Subang- ruangargumen.com | Hari Sejuta Pohon Nasional, 10 Januari 2026. Ini bukan cuma perayaan seremonial, tapi momen pas buat kita check-in dan evaluasi: udah sejauh mana sih kita peduli sama alam semesta?
Bicara soal Subang, wilayah kita ini literally paket lengkap. Punya pegunungan, dataran, pesisir, sampai lautan. Plus, kita punya tiga nadi utama: DAS Cipunagara, Ciasem, dan Cilamaya. Kekayaan alam dan biodiversity-nya gokil banget. Tapi pertanyaannya, apakah kontribusi kita sebanding dengan kekayaan alam yang udah dikasih?
Mari kita flashback dikit ke 2025. Walaupun struggle-nya nyata, ternyata banyak hal keren yang udah terjadi:
1. The Power of Community
Kolaborasinya nggak main-main. Tercatat ada 53 komunitas, 39 sekolah, plus berbagai perusahaan swasta dan BUMN/D yang turun tangan. Mulai dari bersih-bersih sampah, penanaman, sampai menjaga satwa liar dan budaya leluhur. Grafiknya naik signifikan, guys!

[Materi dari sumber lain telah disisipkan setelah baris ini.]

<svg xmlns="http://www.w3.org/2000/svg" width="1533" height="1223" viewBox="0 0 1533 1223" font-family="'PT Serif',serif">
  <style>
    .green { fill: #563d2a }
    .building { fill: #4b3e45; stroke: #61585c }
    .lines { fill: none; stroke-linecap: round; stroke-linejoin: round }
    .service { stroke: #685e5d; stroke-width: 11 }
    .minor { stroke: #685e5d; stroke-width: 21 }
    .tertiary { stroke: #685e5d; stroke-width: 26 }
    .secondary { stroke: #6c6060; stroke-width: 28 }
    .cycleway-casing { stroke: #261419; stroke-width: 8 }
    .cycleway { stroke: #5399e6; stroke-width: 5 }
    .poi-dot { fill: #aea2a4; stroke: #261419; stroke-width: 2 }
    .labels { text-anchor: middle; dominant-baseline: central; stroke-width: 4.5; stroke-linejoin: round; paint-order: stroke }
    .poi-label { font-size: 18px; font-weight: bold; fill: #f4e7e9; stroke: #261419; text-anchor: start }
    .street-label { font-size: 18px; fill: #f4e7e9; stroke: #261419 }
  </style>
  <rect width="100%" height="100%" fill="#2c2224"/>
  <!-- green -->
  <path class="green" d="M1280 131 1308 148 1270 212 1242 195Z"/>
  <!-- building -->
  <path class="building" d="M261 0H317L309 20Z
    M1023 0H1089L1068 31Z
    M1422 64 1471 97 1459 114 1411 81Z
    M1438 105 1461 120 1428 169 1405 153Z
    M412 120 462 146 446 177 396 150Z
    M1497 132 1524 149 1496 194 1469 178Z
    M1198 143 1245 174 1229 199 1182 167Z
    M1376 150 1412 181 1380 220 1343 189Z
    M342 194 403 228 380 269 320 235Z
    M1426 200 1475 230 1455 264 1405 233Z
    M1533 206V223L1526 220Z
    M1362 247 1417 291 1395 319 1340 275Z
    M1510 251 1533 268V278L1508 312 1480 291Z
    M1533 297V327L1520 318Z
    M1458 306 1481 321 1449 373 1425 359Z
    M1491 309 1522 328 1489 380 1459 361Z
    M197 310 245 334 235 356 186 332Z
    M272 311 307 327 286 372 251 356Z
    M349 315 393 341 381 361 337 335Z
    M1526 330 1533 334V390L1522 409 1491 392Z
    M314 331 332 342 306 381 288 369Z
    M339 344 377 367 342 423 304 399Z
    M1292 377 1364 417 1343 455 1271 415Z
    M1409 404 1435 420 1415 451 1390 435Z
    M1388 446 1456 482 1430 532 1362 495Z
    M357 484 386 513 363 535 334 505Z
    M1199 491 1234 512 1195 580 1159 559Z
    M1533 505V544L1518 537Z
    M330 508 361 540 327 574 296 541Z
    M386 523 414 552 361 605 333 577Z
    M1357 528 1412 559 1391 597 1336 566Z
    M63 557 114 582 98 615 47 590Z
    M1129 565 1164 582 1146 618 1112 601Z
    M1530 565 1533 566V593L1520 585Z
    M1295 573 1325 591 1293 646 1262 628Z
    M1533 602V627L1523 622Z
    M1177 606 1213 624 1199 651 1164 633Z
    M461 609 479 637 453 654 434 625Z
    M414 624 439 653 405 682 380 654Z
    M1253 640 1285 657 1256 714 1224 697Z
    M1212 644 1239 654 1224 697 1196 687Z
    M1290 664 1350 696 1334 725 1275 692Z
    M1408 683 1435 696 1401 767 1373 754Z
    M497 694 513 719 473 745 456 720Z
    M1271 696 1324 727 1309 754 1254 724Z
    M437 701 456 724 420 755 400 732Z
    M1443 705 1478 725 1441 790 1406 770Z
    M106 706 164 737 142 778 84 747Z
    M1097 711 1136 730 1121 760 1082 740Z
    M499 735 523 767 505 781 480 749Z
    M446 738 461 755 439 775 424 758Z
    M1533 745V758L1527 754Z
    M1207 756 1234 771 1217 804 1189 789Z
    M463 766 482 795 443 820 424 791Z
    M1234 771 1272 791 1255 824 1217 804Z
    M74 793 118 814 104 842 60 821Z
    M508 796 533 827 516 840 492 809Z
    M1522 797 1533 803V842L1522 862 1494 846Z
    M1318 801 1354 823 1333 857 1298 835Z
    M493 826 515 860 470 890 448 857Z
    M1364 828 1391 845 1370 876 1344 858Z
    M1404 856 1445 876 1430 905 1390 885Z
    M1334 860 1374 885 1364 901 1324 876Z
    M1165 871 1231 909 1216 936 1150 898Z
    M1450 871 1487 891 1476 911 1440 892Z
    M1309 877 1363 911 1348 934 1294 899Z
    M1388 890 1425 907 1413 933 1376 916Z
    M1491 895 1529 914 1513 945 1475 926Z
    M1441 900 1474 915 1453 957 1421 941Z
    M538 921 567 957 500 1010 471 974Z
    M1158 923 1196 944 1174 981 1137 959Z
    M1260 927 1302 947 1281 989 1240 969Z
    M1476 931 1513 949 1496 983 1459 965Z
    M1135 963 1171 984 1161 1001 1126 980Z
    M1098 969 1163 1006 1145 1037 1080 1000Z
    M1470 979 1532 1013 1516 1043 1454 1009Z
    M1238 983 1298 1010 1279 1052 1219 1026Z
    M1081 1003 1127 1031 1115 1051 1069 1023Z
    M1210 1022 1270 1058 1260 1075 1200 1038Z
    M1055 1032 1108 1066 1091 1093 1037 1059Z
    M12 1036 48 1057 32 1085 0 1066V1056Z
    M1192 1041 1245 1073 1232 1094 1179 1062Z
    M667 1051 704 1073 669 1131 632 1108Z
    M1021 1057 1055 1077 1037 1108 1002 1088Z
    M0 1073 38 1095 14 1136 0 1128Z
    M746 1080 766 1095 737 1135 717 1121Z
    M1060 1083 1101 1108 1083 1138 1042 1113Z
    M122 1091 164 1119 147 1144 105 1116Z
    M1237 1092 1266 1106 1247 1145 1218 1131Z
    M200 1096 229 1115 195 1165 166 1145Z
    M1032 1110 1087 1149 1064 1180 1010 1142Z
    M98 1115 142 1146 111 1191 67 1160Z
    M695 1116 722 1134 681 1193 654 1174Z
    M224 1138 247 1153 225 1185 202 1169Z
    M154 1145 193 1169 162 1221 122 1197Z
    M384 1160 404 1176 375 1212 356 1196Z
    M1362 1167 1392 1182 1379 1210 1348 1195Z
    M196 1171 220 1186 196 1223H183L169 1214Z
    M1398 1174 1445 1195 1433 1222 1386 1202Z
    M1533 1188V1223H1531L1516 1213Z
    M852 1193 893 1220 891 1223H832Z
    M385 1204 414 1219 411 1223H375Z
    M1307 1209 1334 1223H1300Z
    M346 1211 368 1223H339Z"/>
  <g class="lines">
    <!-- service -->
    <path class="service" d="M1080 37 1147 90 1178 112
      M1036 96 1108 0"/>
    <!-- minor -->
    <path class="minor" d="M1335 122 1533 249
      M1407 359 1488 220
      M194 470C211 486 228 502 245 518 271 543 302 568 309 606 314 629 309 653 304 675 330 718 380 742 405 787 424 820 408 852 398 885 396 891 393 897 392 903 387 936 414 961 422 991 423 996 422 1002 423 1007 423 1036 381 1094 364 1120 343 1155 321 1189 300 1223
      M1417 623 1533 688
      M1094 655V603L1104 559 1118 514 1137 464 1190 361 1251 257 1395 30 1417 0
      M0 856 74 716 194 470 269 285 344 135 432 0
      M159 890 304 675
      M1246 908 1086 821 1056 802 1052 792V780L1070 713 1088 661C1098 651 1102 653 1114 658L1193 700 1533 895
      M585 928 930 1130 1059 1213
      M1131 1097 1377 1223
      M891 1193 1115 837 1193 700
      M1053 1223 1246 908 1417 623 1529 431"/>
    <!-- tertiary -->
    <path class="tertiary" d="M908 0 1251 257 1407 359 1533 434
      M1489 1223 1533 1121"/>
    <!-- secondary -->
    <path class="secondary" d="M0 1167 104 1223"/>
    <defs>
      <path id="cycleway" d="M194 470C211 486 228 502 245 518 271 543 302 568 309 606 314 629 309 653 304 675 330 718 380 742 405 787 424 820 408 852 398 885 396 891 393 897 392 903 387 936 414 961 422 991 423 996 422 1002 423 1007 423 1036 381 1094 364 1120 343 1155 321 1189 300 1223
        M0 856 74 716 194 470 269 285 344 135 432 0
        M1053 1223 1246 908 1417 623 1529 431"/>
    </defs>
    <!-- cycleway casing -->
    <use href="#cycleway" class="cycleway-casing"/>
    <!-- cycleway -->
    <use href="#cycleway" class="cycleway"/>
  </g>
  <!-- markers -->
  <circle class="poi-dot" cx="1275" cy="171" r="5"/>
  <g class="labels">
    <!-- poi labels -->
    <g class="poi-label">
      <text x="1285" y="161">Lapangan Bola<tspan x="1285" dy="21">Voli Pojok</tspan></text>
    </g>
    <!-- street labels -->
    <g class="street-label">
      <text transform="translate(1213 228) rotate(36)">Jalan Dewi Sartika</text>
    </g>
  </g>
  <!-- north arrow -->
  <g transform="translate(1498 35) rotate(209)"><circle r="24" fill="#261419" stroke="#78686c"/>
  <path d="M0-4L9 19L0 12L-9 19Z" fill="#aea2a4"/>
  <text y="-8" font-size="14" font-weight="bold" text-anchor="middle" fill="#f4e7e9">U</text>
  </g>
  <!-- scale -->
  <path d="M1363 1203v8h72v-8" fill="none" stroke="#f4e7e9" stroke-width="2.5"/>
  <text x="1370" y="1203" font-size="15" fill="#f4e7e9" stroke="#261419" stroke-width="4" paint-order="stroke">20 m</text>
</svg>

2. Advocacy & Awareness yang Makin Lantang
Sekarang warga Subang udah makin kritis dan aware. Gak cuma diam, masyarakat berani speak up—lewat audiensi sampai aksi nyata—buat meluruskan kebijakan yang berpotensi ngerusak tanah, air, dan udara kita. Bencana ekologis bikin mata kita terbuka kalau pengelolaan lingkungan itu harga mati.
3. Aksi Nyata: More Action, Less Talk
Pemerintah, swasta, dan warga bahu-membahu benerin lingkungan. Ada 57.500 bibit pohon yang udah ditanam menurut data DLH Subang! Rinciannya:
• 38.027 bibit mangrove buat ngejaga lahan basah.

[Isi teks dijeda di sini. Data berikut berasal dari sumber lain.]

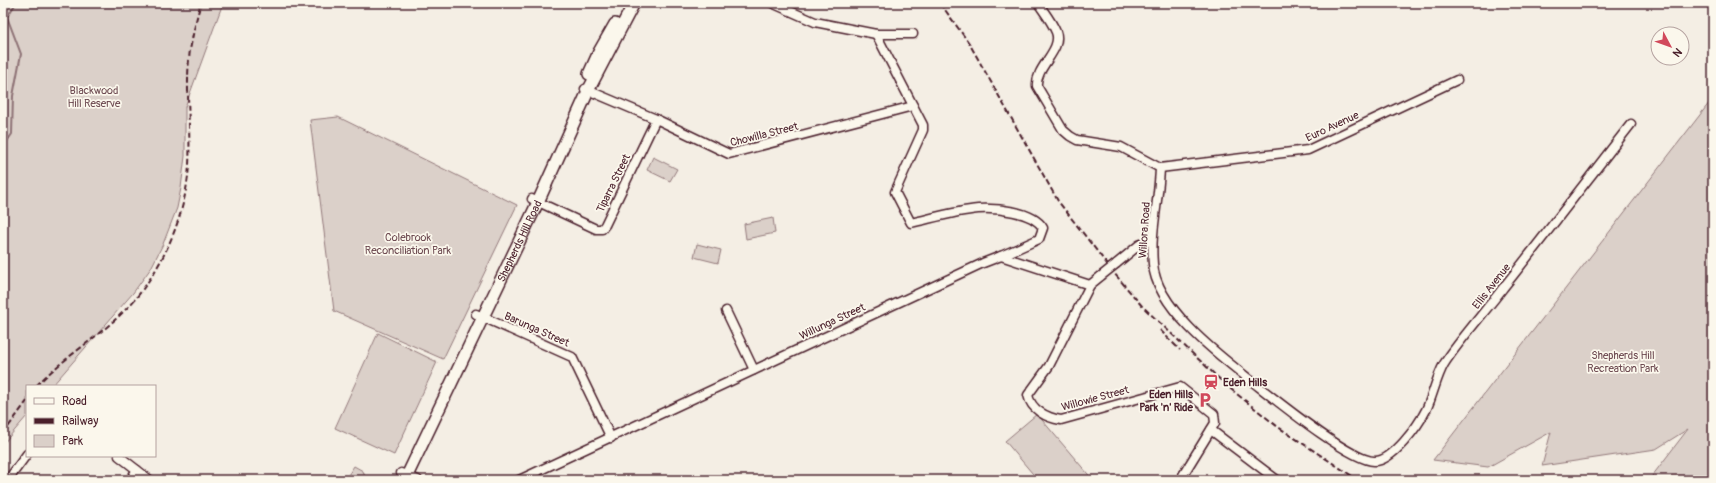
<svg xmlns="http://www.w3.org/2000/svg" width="1716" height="483" viewBox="0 0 1716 483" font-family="Pangolin,sans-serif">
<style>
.green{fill:#dbd0c9;stroke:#92787a}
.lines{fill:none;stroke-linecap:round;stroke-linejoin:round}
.stream{stroke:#8d7174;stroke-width:2}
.minor-casing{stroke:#4a1f2b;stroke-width:11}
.major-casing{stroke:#4a1f2b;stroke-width:14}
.minor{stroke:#fbf7ec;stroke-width:8}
.major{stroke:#fbf7ec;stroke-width:11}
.rail{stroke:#4a1f2b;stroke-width:2;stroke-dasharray:6 3;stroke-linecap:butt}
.minor-bridge-casing{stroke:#4a1f2b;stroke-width:11;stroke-linecap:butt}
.minor-bridge{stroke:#fbf7ec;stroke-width:8}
.labels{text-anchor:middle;stroke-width:3.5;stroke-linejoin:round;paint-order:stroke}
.park-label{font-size:11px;fill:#6e4b52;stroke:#fbf7ec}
.street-label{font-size:11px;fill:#4a1f2b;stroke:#fbf7ec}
.poi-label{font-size:11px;font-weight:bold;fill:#4a1f2b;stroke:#fbf7ec;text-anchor:start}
</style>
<rect width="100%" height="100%" fill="#f4eee4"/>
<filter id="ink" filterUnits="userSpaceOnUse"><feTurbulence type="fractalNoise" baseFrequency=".025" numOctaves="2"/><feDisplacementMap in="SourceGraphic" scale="8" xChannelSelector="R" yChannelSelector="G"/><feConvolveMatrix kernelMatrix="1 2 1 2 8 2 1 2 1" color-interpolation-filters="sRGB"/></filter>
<g filter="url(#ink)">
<g class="green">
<path d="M3,3H223L185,107V156L181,188L177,208L163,244L151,268L133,293L52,386H27V416L3,444Z"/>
<path d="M1713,98V480H1649L1688,429L1656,449L1542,466L1551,432L1488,467L1433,460Z"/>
<path d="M338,117L517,205L443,359L334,311L310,120Z"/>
<path d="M653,157L677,169L670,181L647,170Z"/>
<path d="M773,218L775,233L746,239L744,224Z"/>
<path d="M697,244L721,250L718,263L694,257Z"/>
<path d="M378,333L437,362L394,455L335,428Z"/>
<path d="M1037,414L1093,480H1038L1005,441Z"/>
<path d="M354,466L363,471L366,480H345Z"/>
</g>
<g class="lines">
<path class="stream" d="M3,147L12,134L13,96L21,54L7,17L16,3"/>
<defs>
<g id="minor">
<path d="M772,3L815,22L876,34H913"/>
<path d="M1038,3C1044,12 1052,22 1056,32C1063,50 1035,67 1037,86L1063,130L1070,136L1077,140L1121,147L1160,168C1159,200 1150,232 1153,264C1156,307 1217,354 1249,379C1271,396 1350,461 1374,461C1392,462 1418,426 1426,410C1433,396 1436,378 1444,364C1460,339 1485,312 1503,288C1546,234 1588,179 1631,124"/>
<path d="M876,34L923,125V130L895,192L911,223C933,218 956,211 978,209C996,208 1033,211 1043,228L1039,239L1001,256"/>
<path d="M585,89L656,119L729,154L913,106"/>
<path d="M1160,168L1308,150L1457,80"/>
<path d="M532,199L596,229H602L605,225L656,119"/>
<path d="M1116,264L1139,245L1152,240"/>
<path d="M1090,285L1049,366L1028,395C1031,410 1047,418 1061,420L1180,387L1214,414L1215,423L1180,480"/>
<path d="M726,311L754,370"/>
<path d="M476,314L572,357L611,438"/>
<path d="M1211,430L1277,480"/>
<path d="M119,456L150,480"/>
<path d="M401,473L418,480"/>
<path d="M8,480L27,454"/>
<path d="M130,480L137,470"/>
<path d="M519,480L983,263L1001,256L1090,285L1101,276"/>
</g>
<g id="major">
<path d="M589,74L599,52L615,24"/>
<path id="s1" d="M405,480L538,202L589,89L634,3"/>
</g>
</defs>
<use href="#minor" class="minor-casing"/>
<use href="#major" class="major-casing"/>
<use href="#minor" class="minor"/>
<use href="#major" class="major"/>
<g class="rail">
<path d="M940,3L969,43L1058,201L1114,273L1142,306L1227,386L1278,427L1358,480"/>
<path d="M1160,330L1180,350"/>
<path d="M36,386C67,354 107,333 136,298C166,261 186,213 189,165C191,127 185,88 190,50C193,34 196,19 201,3"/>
<path d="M3,434L27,401"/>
</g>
<defs>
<path id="minor-bridge" d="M1101,276L1116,264"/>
</defs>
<use href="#minor-bridge" class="minor-bridge-casing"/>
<use href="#minor-bridge" class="minor-bridge"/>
</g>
</g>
<defs>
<symbol id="station-bare" viewBox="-9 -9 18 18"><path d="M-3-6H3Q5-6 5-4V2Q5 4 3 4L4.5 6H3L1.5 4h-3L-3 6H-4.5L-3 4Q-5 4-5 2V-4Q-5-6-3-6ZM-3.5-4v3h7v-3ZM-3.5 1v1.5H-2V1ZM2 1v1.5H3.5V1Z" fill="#d1495b" stroke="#fbf7ec" stroke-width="2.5" paint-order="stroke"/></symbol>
<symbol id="parking-bare" viewBox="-9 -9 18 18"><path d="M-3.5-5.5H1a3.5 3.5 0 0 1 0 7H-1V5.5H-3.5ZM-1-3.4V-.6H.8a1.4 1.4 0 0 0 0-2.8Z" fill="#d1495b" stroke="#fbf7ec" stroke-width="2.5" paint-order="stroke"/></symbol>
</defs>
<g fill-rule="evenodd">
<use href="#station-bare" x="1200" y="371" width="22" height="22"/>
<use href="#parking-bare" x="1194" y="389" width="22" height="22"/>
</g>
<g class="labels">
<g class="park-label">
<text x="94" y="94">Blackwood<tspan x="94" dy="13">Hill Reserve</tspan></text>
<text x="408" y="241">Colebrook<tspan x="408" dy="13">Reconciliation Park</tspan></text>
<text x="1623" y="359">Shepherds Hill<tspan x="1623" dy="13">Recreation Park</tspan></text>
</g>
<g class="street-label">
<text transform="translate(1332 126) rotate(-25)" y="4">Euro Avenue</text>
<text transform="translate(764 134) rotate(-14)" y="4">Chowilla Street</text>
<text transform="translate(613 183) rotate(-64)" y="4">Tiparra Street</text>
<text transform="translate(1144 230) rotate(-86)" y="4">Willora Road</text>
<text dy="4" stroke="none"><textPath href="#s1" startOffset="265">Shepherds Hill Road</textPath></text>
<text transform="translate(1491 286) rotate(-52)" y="4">Ellis Avenue</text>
<text transform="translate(832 321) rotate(-25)" y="4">Willunga Street</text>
<text transform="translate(537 329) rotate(24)" y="4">Barunga Street</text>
<text transform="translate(1095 398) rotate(-15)" y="4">Willowie Street</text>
</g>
<g class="poi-label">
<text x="1223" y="386">Eden Hills</text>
<text x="1193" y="398" text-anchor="end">Eden Hills<tspan x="1193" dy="13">Park 'n' Ride</tspan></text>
</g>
</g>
<rect width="1716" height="483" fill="none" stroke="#fbf7ec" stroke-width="16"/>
<rect x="8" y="8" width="1700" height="467" fill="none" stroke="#4a1f2b" stroke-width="1.5" filter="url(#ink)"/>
<rect x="26" y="385" width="130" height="72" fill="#fbf7ec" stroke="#b4a19f"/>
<rect x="34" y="398" width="20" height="6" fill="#fbf7ec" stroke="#b4a19f"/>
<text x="62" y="405" font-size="12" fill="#4a1f2b">Road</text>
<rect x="34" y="418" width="20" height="6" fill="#4a1f2b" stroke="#b4a19f"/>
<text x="62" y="425" font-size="12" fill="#4a1f2b">Railway</text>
<rect x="34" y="435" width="20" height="12" fill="#dbd0c9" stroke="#b4a19f"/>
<text x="62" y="445" font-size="12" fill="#4a1f2b">Park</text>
<g transform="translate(1670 46) rotate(131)"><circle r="19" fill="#fbf7ec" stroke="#b4a19f"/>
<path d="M0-3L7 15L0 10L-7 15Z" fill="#d1495b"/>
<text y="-6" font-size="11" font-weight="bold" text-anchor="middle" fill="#4a1f2b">N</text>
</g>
</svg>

• 19.473 pohon kayu & buah buat penghijauan darat.
Gak cuma itu, budaya Jumat Bersih di kalangan ASN dan warga desa makin solid. Ingat keseruan World Cleanup Day (WCD) 2025? Itu pecah banget! Semua elemen masyarakat turun ke jalan, pasar, sungai, sampai pantai buat bebersih bareng.
What’s Next?
Harapannya simpel: Jangan kasih kendor! Jadikan menjaga alam sebagai lifestyle, bukan cuma rutinitas. Slogan "Jaga Alam, Alam Jaga Kita" harus jadi mindset yang tertanam di kepala.
Karena pada akhirnya, gerakan ini bukan cuma soal nanam pohon, tapi soal nanam nilai kebersamaan, kejujuran, dan kreativitas buat ngebangun Subang yang lebih lestari.